Online lieber keine Spontankäufe tätigen

Donnerstag, 26. November 2020 | 10:57 Uhr

Kommt das Online-Angebot als Super-Schnäppchen daher, sollten Verbraucher kritisch sein. Es könnte sich um Abzocke handeln. Zweimal hinsehen lohnt sich.

Einfach, bequem und ohne Ansteckungsgefahr: In Zeiten der Pandemie kaufen Menschen gerne per Mausklick. Scheint das Angebot unschlagbar günstig, ist aber Vorsicht geboten, warnt die Kriminalpolizei.

Dahinter kann sich nämlich ein Fake-Shop verbergen. Diese sind oft auf den ersten Blick nicht als solche erkennbar und professionell aufgemacht – samt Produktbildern, AGB und gefälschtem Impressum. Generelle Empfehlung der Experten daher: Lieber keine Spontankäufe tätigen.

Auf Zahlungsarten und Widerrufsrecht achten

Wird die Ware nur gegen Vorkasse angeboten, sollten die Alarmglocken klingeln. Denn oftmals gibt es nach der Zahlung keine oder nur minderwertige Ware. Bevor man auf den Bestellen-Button klickt, gilt es also immer die Zahlungsarten und das Widerrufsrecht zu prüfen, raten die Experten.

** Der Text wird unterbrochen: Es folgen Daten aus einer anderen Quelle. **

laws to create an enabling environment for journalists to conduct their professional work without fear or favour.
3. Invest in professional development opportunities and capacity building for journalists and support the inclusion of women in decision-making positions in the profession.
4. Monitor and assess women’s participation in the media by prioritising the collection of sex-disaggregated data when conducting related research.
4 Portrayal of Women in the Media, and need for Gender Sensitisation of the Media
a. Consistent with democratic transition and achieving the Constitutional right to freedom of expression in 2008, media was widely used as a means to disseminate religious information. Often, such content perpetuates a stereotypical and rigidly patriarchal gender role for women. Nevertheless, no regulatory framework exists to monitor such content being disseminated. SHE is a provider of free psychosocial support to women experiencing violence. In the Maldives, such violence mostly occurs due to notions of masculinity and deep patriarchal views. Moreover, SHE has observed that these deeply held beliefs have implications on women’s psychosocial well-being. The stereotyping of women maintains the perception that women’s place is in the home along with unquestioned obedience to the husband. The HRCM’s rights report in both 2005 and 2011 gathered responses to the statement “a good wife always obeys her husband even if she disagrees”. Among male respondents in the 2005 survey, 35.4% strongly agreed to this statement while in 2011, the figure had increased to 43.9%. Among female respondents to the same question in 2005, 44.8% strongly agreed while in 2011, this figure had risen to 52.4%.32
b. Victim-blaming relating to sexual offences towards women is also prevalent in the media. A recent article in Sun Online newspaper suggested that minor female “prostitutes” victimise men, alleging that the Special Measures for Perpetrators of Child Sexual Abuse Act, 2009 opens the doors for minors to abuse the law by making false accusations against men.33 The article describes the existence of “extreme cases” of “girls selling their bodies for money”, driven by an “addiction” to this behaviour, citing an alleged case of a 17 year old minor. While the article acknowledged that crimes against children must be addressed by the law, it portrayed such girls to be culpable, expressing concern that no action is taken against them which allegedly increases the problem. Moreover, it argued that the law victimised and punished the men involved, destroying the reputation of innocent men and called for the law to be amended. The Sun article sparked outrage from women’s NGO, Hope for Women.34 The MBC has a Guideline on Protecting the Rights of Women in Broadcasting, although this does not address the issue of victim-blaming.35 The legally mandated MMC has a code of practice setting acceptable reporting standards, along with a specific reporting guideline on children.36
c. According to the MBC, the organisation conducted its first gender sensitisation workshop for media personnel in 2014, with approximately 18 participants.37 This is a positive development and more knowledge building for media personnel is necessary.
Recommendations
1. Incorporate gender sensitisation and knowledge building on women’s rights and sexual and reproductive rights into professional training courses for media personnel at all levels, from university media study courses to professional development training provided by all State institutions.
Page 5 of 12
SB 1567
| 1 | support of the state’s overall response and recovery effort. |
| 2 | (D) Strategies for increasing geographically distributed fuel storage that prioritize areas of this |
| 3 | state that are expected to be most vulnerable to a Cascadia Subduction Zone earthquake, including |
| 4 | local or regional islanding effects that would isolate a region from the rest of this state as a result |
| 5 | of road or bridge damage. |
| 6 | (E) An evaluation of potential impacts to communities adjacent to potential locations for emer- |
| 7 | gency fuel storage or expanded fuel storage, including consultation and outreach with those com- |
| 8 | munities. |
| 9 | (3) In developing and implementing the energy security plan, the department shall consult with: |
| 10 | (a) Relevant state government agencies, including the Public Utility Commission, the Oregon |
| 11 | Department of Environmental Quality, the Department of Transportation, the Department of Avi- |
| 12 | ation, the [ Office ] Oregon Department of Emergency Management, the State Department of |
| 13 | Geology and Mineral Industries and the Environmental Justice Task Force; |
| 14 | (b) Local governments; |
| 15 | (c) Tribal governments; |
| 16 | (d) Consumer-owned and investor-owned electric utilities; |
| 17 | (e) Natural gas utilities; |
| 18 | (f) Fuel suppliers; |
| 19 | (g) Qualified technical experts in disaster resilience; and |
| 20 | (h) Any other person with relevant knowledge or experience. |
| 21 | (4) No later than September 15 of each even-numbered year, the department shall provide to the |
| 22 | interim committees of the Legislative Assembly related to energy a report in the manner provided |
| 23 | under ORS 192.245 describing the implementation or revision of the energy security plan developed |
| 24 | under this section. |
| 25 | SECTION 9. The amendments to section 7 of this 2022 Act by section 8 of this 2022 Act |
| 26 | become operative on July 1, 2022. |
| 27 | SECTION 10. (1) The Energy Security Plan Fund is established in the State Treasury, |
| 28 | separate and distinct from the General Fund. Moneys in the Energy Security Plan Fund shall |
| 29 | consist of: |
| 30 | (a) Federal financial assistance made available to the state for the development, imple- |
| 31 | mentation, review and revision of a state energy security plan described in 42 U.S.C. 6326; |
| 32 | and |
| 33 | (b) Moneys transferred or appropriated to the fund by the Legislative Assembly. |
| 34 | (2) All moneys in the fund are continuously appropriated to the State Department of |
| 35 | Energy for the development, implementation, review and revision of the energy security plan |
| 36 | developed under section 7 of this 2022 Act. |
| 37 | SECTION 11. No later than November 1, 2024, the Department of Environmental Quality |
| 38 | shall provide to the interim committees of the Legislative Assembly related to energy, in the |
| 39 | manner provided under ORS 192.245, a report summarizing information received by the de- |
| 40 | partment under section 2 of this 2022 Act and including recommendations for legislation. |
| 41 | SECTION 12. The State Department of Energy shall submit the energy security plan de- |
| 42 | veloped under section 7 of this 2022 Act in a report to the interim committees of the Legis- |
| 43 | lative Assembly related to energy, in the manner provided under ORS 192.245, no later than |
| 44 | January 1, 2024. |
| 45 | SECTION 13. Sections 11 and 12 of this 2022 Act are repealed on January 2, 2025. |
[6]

Verbraucher wählen am besten den Kauf auf Rechnung. Auch ein Preisvergleich lohnt sich, nicht nur online, sondern auch mit Produkten im stationären Handel.

Schnelle Netzrecherche

Eine Recherche im Netz kann weitere Informationen über die Verkaufsplattform ans Licht bringen, Erfahrungen anderer Kunden etwa. Häufig bieten die Seiten der Verbraucherzentralen Orientierung, sollte man sich bei einem Online-Händler unsicher sein.

Werden persönliche Daten an den Online-Shop übermittelt, sollte das immer über eine sichere Internetverbindung (https) geschehen. Vermutet man, einem Betrug zum Opfer gefallen zu sein, dann wendet man sich am besten an die Polizei.